87 Предположим, что угрожающая ситуация быстро разрешилась; в этом случае комплекс вскоре утрачивает часть тона внимания, ибо телесные ощущения постепенно приобретают свой нормальный характер. Тем не менее в своих физических, а также психических проявлениях аффект продолжает как бы вибрировать еще некоторое время: колени дрожат, сердце колотится, лицо горит или сохраняет бледность, «человек с трудом может оправиться от испуга». Периодически, сначала с короткими, а затем с более длительными интервалами, образ страха, обогащенный новыми ассоциациями, возвращается и вызывает повторные волны аффекта.

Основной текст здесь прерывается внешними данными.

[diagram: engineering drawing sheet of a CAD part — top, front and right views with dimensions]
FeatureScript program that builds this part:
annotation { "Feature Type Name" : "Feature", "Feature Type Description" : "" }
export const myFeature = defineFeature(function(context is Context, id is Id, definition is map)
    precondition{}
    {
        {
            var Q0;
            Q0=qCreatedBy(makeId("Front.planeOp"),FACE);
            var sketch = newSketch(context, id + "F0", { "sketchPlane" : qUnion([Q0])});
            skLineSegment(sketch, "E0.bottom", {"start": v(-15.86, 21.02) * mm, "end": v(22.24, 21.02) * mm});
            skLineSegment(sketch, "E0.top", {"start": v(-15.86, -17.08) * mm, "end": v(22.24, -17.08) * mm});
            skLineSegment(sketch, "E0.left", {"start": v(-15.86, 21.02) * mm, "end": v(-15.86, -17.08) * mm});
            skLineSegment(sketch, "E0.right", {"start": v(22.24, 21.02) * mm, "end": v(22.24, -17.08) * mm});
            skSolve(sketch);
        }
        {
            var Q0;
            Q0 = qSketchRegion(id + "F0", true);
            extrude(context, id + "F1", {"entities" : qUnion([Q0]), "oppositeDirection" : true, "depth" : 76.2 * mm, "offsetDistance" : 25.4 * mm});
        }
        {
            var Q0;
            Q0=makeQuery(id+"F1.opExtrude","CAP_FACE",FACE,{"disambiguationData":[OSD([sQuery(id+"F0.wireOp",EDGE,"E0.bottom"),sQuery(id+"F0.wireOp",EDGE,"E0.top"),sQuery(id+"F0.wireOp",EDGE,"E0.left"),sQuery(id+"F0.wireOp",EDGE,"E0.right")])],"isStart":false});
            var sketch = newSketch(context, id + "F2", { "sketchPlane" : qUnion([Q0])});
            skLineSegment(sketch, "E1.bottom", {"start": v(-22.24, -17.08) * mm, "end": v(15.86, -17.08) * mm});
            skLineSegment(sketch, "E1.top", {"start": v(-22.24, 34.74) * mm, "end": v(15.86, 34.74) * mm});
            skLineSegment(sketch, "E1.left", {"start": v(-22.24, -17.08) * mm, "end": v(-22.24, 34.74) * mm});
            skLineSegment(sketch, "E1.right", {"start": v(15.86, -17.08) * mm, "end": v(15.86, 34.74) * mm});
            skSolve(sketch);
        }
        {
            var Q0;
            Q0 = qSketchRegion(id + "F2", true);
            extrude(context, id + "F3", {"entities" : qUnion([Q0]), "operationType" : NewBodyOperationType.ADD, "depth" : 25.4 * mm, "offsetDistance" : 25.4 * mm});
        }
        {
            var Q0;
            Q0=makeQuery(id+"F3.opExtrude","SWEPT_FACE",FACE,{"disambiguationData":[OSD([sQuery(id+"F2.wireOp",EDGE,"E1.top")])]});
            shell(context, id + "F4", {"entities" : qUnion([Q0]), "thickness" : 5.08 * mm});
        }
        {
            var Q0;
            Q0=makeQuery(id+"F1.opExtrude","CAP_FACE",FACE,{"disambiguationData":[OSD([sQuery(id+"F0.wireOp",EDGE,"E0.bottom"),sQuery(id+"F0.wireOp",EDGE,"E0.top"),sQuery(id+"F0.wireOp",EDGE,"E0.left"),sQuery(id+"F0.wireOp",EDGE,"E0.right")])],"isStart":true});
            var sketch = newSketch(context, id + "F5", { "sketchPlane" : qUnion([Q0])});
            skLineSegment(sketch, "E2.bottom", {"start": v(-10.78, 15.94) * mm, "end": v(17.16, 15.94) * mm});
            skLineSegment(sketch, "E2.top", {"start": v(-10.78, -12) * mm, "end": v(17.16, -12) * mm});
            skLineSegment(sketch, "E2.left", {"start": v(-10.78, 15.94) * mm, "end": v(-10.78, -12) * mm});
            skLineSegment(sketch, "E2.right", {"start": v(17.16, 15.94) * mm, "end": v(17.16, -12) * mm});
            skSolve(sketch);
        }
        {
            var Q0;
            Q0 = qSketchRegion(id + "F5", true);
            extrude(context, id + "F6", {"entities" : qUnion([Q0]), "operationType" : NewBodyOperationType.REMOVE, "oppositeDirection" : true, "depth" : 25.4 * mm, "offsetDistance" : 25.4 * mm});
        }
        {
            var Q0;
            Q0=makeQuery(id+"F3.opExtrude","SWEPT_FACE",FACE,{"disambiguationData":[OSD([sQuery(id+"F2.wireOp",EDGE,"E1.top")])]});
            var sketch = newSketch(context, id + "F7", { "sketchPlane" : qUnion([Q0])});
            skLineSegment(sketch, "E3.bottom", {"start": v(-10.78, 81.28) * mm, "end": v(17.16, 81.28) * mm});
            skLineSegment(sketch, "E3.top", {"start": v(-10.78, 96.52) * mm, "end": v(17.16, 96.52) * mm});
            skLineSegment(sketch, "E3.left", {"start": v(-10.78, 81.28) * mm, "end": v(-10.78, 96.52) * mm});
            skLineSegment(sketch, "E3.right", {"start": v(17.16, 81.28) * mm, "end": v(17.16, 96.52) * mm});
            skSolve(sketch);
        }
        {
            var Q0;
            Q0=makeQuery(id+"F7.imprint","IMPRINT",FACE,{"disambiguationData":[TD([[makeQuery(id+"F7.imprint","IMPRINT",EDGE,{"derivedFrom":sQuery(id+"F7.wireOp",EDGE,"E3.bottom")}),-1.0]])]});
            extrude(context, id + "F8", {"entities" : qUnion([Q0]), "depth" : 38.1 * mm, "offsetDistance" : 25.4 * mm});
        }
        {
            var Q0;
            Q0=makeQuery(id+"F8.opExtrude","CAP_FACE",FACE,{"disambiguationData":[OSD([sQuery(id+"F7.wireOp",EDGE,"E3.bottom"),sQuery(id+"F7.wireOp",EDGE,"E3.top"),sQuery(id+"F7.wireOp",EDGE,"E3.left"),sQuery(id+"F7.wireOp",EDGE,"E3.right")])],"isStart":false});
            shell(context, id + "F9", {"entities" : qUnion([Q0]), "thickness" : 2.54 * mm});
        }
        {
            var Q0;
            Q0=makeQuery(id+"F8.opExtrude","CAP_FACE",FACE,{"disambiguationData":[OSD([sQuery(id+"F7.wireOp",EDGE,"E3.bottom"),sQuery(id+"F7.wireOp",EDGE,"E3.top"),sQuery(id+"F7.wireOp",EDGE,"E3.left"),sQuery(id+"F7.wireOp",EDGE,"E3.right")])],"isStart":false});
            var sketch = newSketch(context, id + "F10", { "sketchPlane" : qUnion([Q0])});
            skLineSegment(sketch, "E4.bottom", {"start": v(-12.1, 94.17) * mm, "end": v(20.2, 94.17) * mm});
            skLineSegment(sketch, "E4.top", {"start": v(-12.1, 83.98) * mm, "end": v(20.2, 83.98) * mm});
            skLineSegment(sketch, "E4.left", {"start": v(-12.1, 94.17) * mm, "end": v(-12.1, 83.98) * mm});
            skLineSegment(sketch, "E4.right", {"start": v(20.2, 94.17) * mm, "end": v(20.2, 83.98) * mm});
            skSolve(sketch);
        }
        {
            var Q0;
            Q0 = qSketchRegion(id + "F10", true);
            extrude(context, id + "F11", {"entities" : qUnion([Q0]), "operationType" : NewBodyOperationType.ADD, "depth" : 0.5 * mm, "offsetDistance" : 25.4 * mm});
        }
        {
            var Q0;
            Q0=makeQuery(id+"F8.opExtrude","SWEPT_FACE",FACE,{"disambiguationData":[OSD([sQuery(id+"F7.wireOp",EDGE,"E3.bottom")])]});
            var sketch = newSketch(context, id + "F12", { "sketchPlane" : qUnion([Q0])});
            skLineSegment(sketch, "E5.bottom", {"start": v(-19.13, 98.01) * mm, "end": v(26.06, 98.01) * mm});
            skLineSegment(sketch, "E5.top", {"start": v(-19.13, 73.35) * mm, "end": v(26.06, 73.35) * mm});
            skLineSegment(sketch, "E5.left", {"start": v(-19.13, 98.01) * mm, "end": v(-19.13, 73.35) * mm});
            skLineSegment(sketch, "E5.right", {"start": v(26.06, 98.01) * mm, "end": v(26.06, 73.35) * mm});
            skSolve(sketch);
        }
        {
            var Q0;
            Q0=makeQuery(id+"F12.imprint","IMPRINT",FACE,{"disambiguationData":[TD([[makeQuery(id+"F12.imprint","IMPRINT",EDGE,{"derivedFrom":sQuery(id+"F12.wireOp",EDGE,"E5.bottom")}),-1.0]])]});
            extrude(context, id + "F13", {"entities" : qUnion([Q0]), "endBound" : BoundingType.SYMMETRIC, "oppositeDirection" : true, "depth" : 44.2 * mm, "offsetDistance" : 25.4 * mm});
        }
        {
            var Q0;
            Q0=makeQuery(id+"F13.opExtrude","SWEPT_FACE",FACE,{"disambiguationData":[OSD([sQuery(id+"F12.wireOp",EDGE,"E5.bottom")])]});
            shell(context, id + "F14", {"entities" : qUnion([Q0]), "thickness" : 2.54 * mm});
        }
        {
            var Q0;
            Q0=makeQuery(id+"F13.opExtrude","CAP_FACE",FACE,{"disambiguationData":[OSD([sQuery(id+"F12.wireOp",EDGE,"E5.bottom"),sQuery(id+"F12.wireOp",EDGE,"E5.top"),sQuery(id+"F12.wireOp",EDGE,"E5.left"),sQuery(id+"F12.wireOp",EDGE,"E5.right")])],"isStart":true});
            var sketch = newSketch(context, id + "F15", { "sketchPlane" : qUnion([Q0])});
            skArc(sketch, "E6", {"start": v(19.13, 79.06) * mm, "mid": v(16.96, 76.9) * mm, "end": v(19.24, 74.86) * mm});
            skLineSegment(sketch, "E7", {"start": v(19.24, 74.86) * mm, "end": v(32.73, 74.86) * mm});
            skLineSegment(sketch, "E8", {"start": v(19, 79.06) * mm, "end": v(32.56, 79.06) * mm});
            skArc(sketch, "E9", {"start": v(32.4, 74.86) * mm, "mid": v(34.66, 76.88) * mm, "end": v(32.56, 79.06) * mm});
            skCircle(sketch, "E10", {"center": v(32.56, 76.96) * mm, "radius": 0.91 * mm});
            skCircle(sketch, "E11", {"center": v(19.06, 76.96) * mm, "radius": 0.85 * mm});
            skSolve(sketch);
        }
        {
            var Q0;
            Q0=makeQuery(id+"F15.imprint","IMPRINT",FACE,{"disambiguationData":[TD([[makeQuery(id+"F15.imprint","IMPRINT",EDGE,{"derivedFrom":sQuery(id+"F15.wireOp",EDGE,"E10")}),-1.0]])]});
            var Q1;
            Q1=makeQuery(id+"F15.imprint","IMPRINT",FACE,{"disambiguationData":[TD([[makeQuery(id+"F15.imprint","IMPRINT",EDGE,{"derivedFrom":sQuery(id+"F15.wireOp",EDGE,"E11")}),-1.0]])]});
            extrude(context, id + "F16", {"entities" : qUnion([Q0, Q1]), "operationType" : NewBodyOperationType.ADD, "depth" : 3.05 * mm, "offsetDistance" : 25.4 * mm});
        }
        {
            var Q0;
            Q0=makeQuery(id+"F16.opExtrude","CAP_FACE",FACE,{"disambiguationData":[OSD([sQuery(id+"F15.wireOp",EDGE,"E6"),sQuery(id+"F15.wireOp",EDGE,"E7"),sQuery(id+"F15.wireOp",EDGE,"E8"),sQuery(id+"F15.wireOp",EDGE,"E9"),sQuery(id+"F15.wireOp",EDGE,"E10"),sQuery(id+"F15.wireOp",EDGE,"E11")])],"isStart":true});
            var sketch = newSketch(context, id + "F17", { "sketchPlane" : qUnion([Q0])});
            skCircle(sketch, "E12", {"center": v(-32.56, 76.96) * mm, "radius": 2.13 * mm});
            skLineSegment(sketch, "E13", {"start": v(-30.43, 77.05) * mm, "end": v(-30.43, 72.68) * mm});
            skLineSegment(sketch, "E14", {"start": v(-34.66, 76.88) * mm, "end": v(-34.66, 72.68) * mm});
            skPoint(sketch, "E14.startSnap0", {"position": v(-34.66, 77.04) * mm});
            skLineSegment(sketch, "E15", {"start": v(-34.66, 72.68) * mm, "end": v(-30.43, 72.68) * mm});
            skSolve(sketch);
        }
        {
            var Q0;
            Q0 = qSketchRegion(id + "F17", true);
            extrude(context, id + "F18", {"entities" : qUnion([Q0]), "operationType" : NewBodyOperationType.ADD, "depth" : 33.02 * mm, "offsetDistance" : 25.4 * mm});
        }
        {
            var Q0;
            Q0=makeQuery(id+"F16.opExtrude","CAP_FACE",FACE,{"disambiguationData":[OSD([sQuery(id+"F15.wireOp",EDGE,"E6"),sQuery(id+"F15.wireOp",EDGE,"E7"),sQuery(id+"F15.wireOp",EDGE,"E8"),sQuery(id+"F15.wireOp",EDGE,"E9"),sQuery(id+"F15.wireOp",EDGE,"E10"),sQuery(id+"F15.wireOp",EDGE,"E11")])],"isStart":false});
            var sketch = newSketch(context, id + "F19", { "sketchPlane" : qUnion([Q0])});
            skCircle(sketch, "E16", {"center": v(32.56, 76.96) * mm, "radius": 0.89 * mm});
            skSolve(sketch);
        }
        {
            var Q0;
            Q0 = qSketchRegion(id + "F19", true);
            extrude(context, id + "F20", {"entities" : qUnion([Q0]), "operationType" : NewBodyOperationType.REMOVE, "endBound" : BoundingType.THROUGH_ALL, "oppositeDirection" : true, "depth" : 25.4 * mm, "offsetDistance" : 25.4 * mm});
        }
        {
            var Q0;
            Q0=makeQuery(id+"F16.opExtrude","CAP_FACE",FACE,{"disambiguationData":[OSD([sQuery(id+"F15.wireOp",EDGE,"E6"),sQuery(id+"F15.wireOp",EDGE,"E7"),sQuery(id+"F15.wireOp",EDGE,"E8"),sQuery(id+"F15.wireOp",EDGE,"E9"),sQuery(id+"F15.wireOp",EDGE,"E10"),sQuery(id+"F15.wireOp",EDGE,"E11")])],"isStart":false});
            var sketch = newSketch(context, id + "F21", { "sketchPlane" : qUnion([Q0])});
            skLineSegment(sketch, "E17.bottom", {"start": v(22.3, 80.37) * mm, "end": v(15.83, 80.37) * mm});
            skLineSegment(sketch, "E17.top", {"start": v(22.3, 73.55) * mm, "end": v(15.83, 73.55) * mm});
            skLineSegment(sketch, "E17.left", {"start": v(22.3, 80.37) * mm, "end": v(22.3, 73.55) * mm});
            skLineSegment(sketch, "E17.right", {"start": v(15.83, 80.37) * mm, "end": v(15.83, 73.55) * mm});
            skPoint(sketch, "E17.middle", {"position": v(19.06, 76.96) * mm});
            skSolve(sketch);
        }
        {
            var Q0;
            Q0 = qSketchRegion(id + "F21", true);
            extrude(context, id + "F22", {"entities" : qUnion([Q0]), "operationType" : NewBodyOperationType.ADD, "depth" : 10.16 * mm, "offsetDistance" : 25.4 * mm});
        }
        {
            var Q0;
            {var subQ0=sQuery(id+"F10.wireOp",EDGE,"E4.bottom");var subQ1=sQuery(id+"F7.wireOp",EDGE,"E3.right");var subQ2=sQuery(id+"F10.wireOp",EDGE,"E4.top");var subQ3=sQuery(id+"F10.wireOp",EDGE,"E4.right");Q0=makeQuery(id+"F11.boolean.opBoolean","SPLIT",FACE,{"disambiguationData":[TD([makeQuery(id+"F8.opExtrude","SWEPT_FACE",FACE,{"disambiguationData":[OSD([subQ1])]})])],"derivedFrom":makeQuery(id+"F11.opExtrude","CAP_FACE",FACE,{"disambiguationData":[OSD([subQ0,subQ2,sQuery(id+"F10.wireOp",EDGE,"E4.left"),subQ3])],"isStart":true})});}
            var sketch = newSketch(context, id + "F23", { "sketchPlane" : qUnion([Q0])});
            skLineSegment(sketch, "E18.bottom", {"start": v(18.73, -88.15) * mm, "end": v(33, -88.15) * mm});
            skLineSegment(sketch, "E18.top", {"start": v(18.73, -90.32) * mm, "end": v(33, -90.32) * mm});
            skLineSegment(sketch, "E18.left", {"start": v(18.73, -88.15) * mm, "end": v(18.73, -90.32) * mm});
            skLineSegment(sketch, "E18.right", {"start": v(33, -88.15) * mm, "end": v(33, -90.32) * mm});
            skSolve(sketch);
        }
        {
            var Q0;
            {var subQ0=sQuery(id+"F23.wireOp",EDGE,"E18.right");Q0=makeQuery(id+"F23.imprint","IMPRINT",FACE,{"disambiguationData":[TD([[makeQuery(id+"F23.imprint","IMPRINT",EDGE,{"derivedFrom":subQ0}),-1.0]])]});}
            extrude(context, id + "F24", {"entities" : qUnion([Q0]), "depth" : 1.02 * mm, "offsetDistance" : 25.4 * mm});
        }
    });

Подобная персеверация аффекта в сочетании с высокой интенсивностью чувства является одной из причин соответствующего увеличения богатства ассоциаций. Следовательно, обширным комплексам всегда присуща яркая чувственная окраска; наоборот, сильные аффекты всегда оставляют после себя обширные комплексы. Объяснение здесь простое: с одной стороны, крупные комплексы включают в себя многочисленные соматические иннервации, в то время как, с другой, сильные аффекты вследствие мощной и постоянной стимуляции тела констеллируют множество ассоциаций. Обычно отголоски аффекта могут сохраняться бесконечно долго (в виде проблем с желудком и сердцем, бессонницы, тремора и т. д.). Однако постепенно они ослабевают; идеи, связанные с комплексом, исчезают из сознания и только иногда возникают в сновидениях в более или менее завуалированной форме. Комплексы, напротив, сохраняются годами, проявляясь в специфических нарушениях ассоциаций. Их постепенное угасание характеризуется одной общей психологической особенностью – готовностью вновь проявиться почти в полную силу в ответ на аналогичные (хотя и гораздо более слабые) раздражители. Продолжительное время после этого сохраняется состояние, которое я назвал «комплексной чувствительностью». Ребенок, однажды укушенный собакой, будет вскрикивать от ужаса всякий раз, едва только завидит это животное вдалеке. Люди, получившие дурные известия, впоследствии с опаской вскрывают свою корреспонденцию. Эти следствия, способные сохраняться очень долго, позволяют говорить о хроническом воздействии комплекса.